Nate Thompson never stopped thinking about Conway during all those drives.
From his home there to Carvers Bay High School, nearly two full decades worth — more if you count the two years he spent at Choppee. Thirty-five minutes each way. Every day.
It gave him plenty of time to think.
Through good times or tough at Carvers Bay, he wondered what it would be like to return to his alma mater, the place where he first built his reputation while working under Chuck Jordan.
Thompson doesn’t wonder anymore.
On Friday, the longtime head coach will spend another Conway playoff game on a once-familiar sideline as an assistant, responsible only for one relatively small part of a squad that leans on his experience much more than that of typical position coaches.

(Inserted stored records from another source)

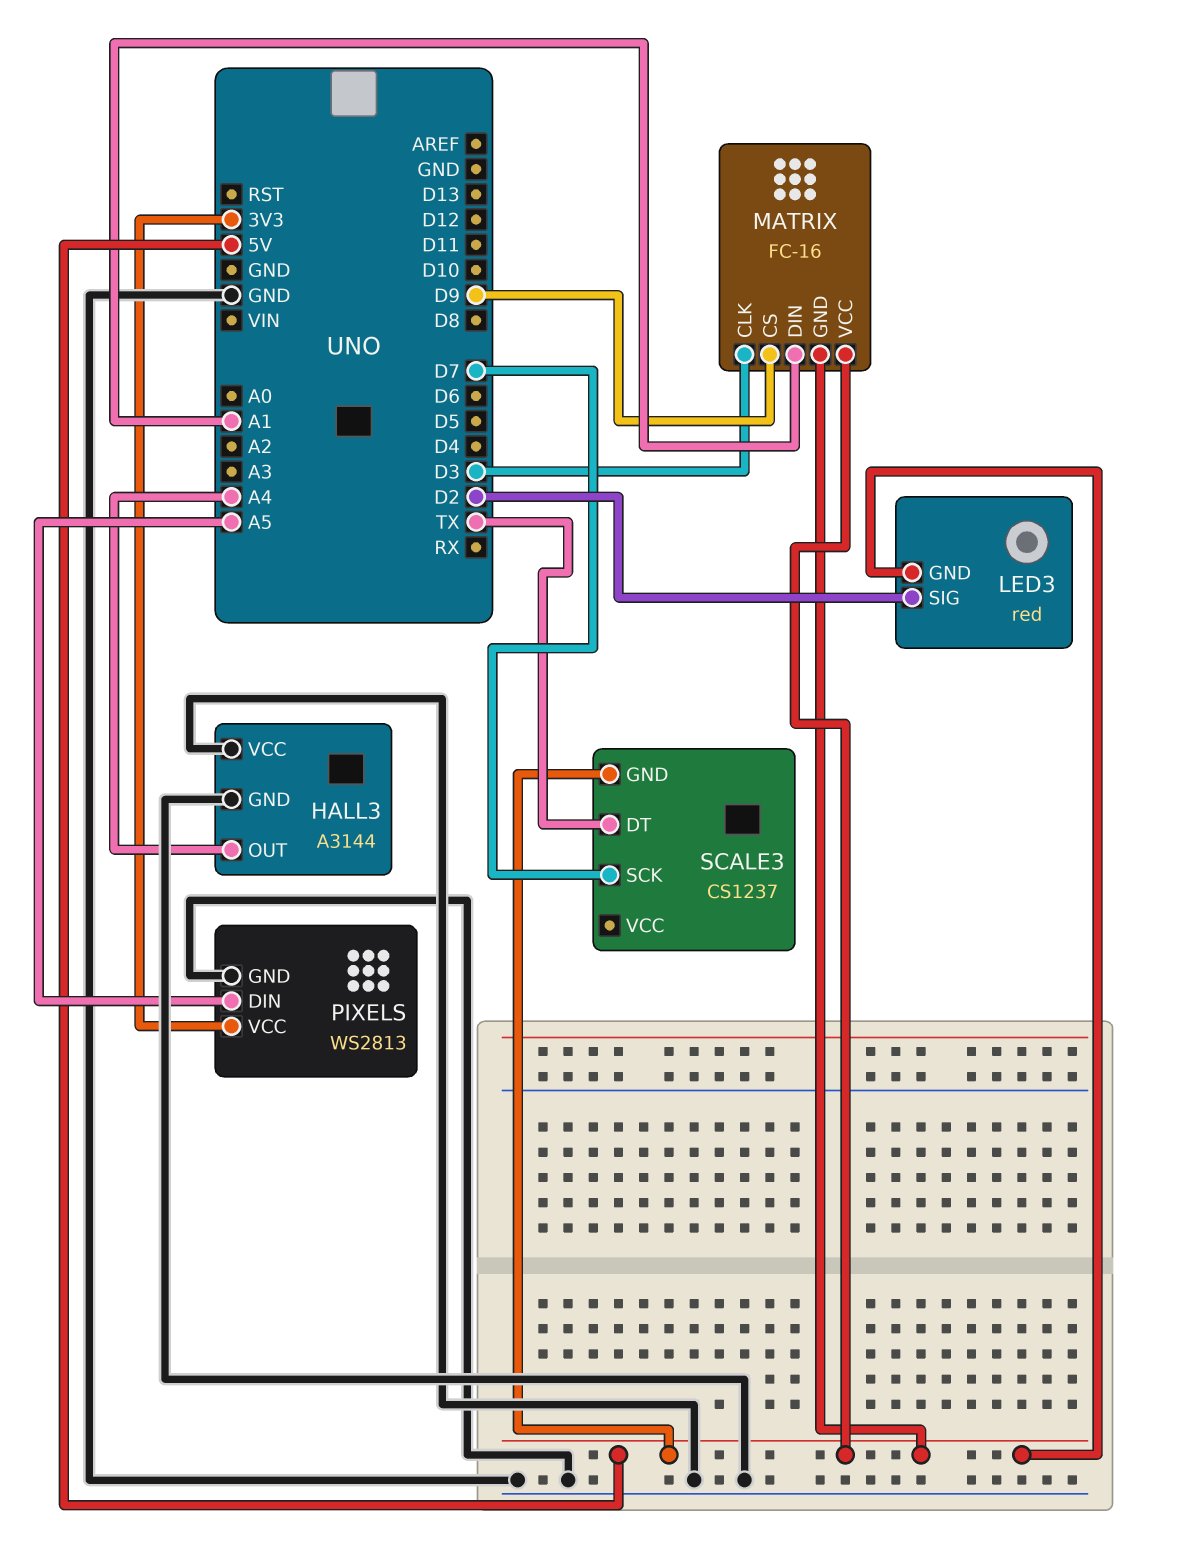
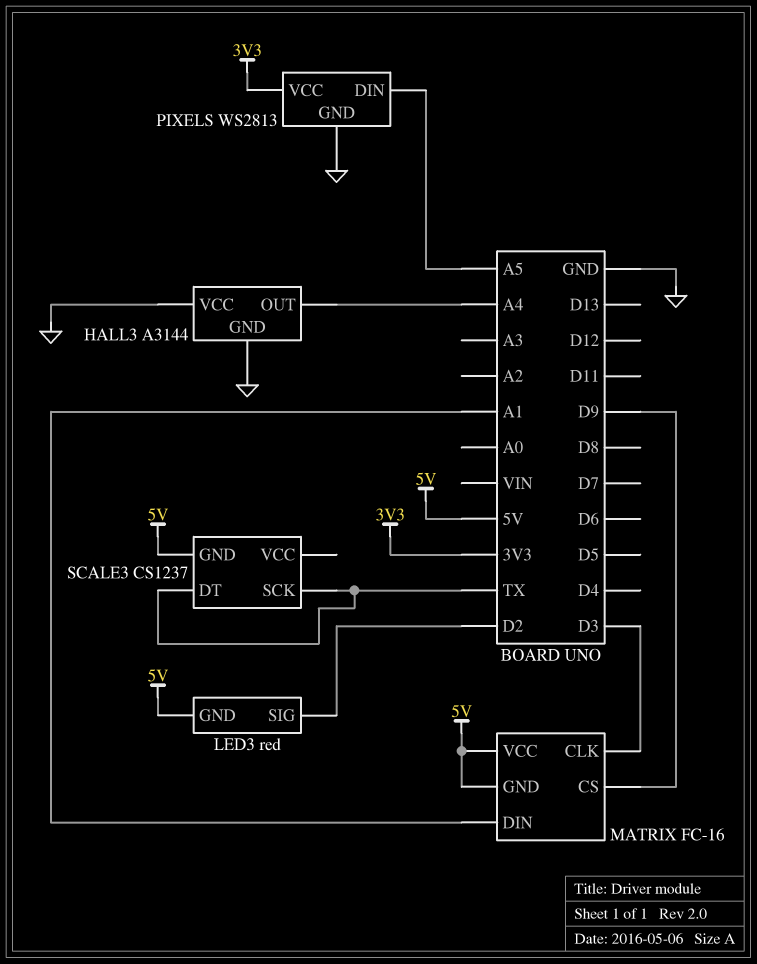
SCALE3 pin SCK: D7 -> TX

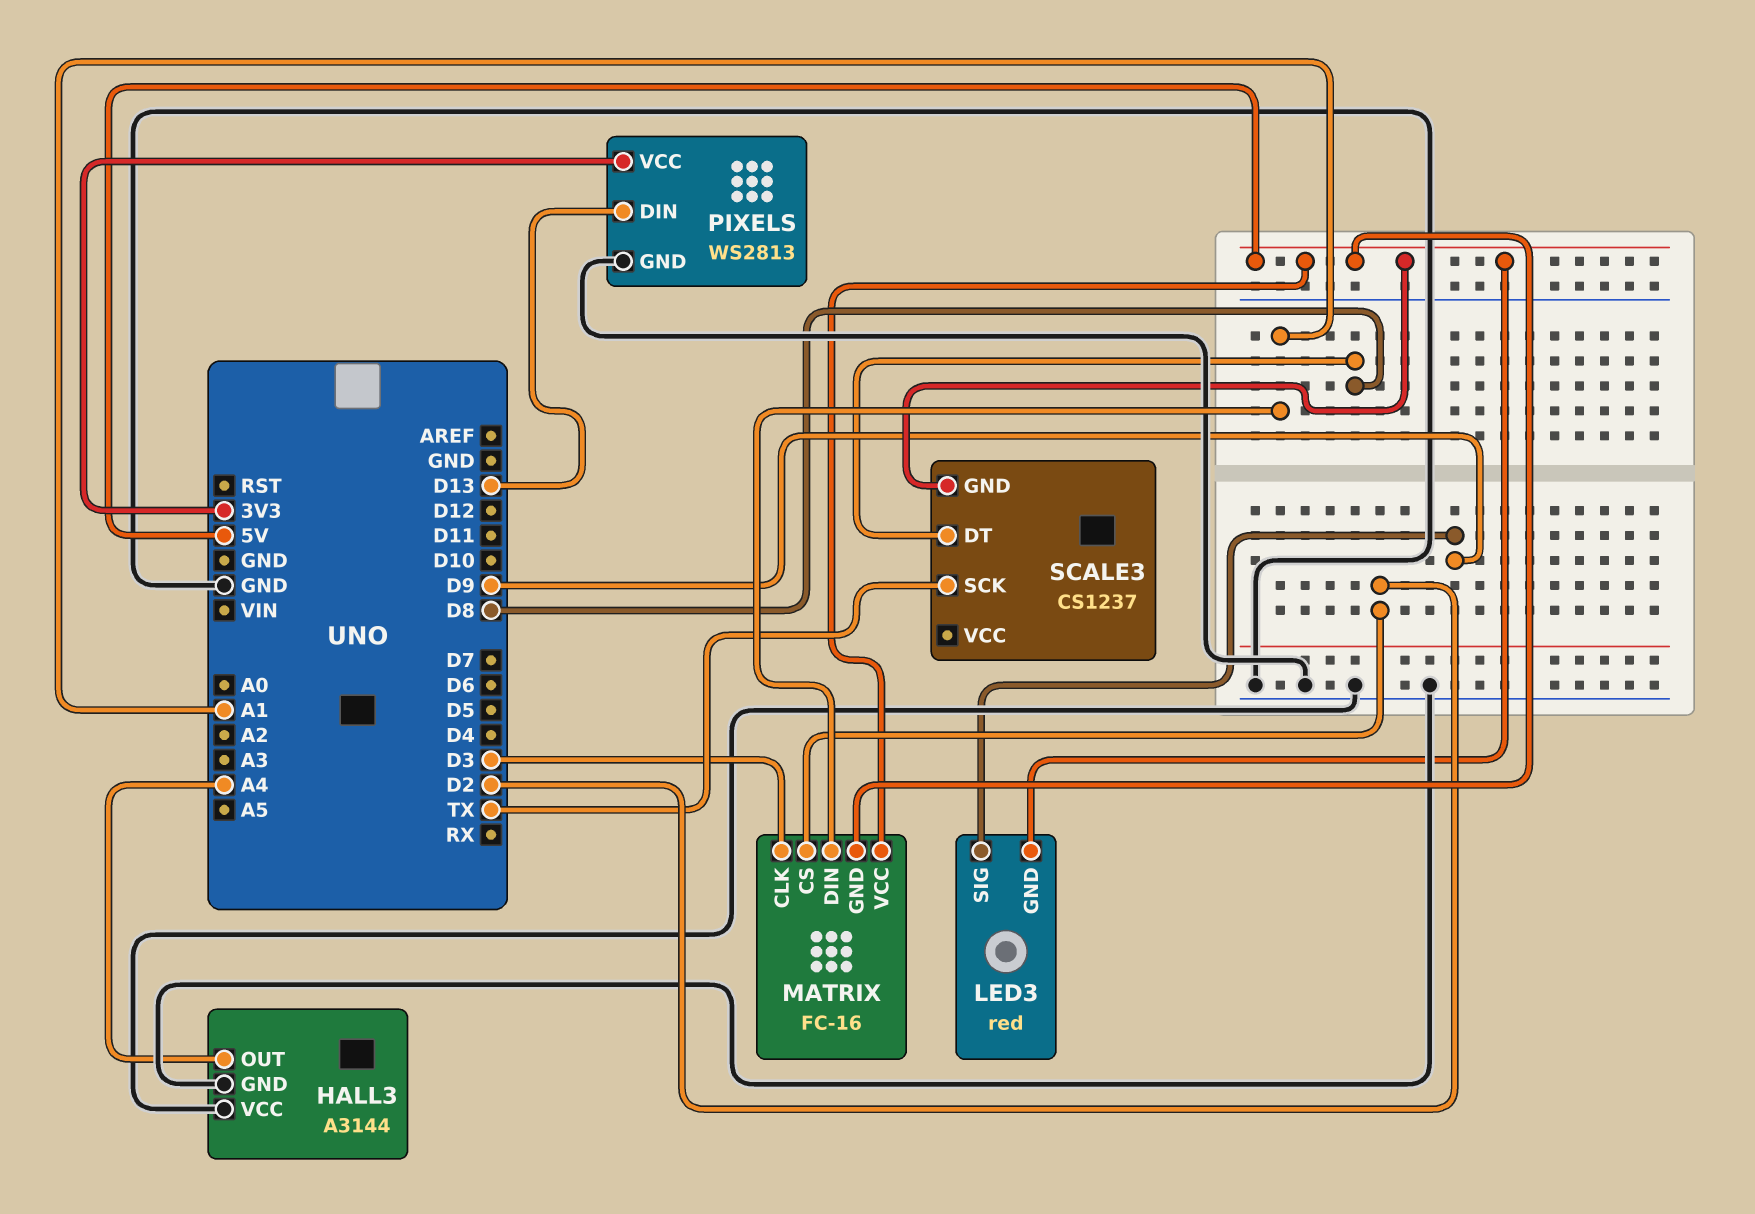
LED3 pin SIG: D2 -> D9
MATRIX pin CS: D9 -> D2
PIXELS pin DIN: A5 -> D13
SCALE3 pin DT: TX -> D8

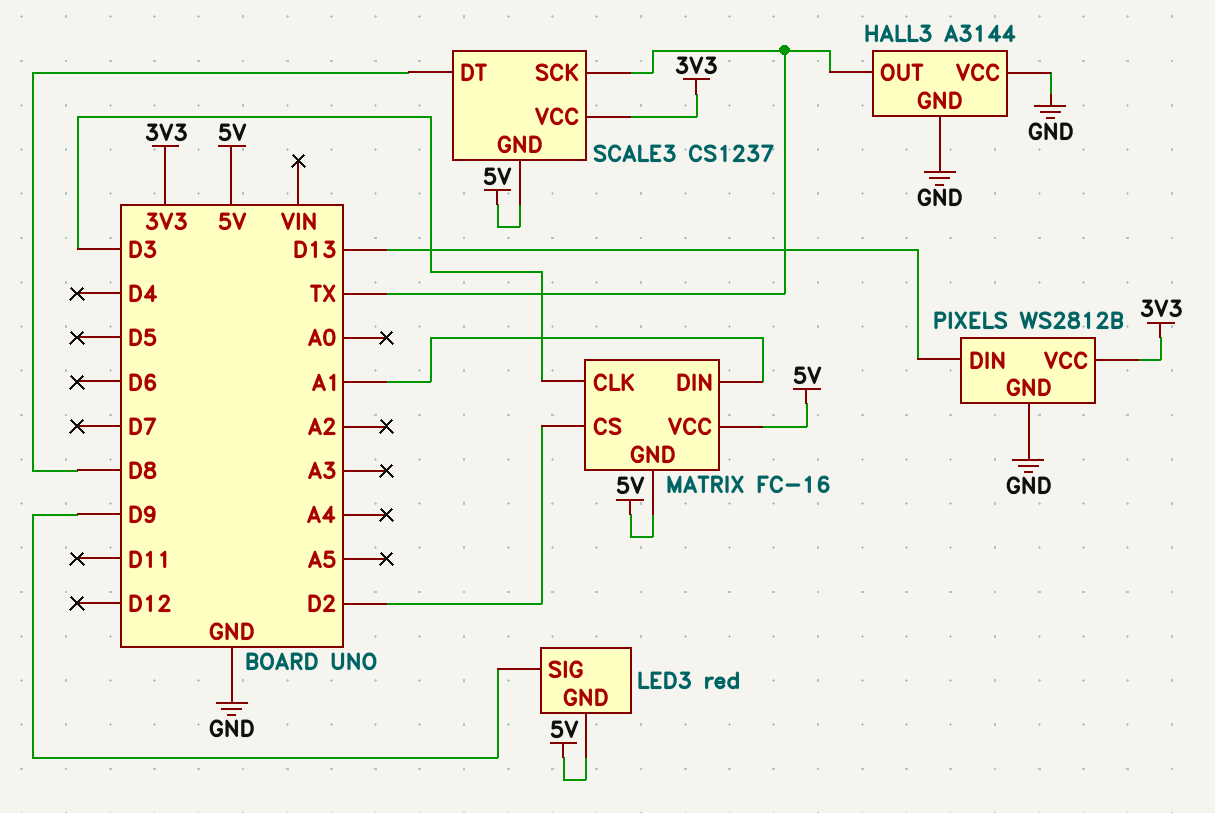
HALL3 pin OUT: A4 -> TX
PIXELS: WS2813 -> WS2812B
SCALE3 pin VCC: none -> 3V3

“The coaching staff is a little different. The coaching techniques are a little different. But coaching is coaching,” said Thompson, the Tigers’ defensive line coach. “Coming back to the school and realizing it’s a little bit different, the teachers are different. I taught [some of] them.”
That goes for the two men who now serves as Thompson’s superiors under the normal hierarchy of a football team. Both head coach Carlton Terry and defensive coordinator Kelly Andreucci played and coached under Thompson during his first stint as a Tigers’ assistant.
Thompson, who was one of Jordan’s first hires in 1983, worked on the defensive line before being bumped up to the defensive coordinator job. And now he’s right back where he started, coaching one unit.
“I don’t see it as being his boss. I see it as a great working relationship and him being a great sounding board whenever I have questions or issues,” Terry said. “It’s good to have him on board to give me some clarity and confirmation.”
Terry’s faith in Thompson is anything but misplaced.
In August, it was announced Thompson would a member of the 2019 Hall of Fame class for the South Carolina Football Coaches Association. That came after he went 169-66 in 19 seasons at Carvers Bay, leading the Bears to two state championships and three runner-up finishes. Conversely, he had only four seasons with a losing record.
During the farewell tour last year — Thompson had already announced he was leaving at the end of the season — Terry was consistently reminding Thompson that he had a job waiting for him back at Conway.
“It was a no-brainer for me. When I heard that he was going to retire, I called him and told him I would do whatever it takes to get him to work with us,” Terry said. “If I needed to blackmail him, I would do that, too.”
Without divulging any potential skeletons in the closet, Terry got his man.
Part of the sales job was who Thompson would be working with.
Behind ends Tonka Hemingay and Tim Shelton and tackles Andy Jordan and Tate Finklea, Thompson was going to have a unit unlike anything he’d ever seen at Carvers Bay. The chance to coach a top-flight college prospect and some other likely college players was too much to pass up. In return, that group was going to get about as seasoned position coach as they could have ever hoped for.
“We talk about it every day,” said Hemingway, who is verbally committed to the University of South Carolina. “He’s been coaching a long time. … He has a lot of experience. He’s doing a lot to get us to that next level.”
Hemingway said players frequently follow the ever-smiling Thompson’s lead, trying to have as much fun as possible while accomplishing the serious part of the game. It allows them to grow, and Terry said that Hemingway’s overall technique, specifically gap integrity, has improved immensely just since Thompson joined the staff.
Overall, the defense has made some strides, too. After going 0-4 and allowing 29 points per game in the non-region slate, the Tigers went 3-2 and allowed four points fewer during the region games. It allowed them to earn a second-place finish in Region VI-5A and earn a home playoff game.
Home-field advantage was something Thompson was used to at Carvers Bay. He doesn’t shy away from the politics that ebbed and flowed with the team’s success. Nor does he talk down about his 21 years coaching in Georgetown County.
Either way, remember how he got to where he is now included another transition.
Learning how to not do as much.
“I had to adjust to not washing clothes, fixing helmets, overlooking the B team,” Thompson said. “I wanted to go somewhere where there wasn’t a whole lot of political pressure. I just wanted to go somewhere where I could just go have fun.”
Thompson hasn’t ruled out a potential return to a head coaching job. With an easy five-minute drive to work, though, he’s thinking about theoretical futures less and less.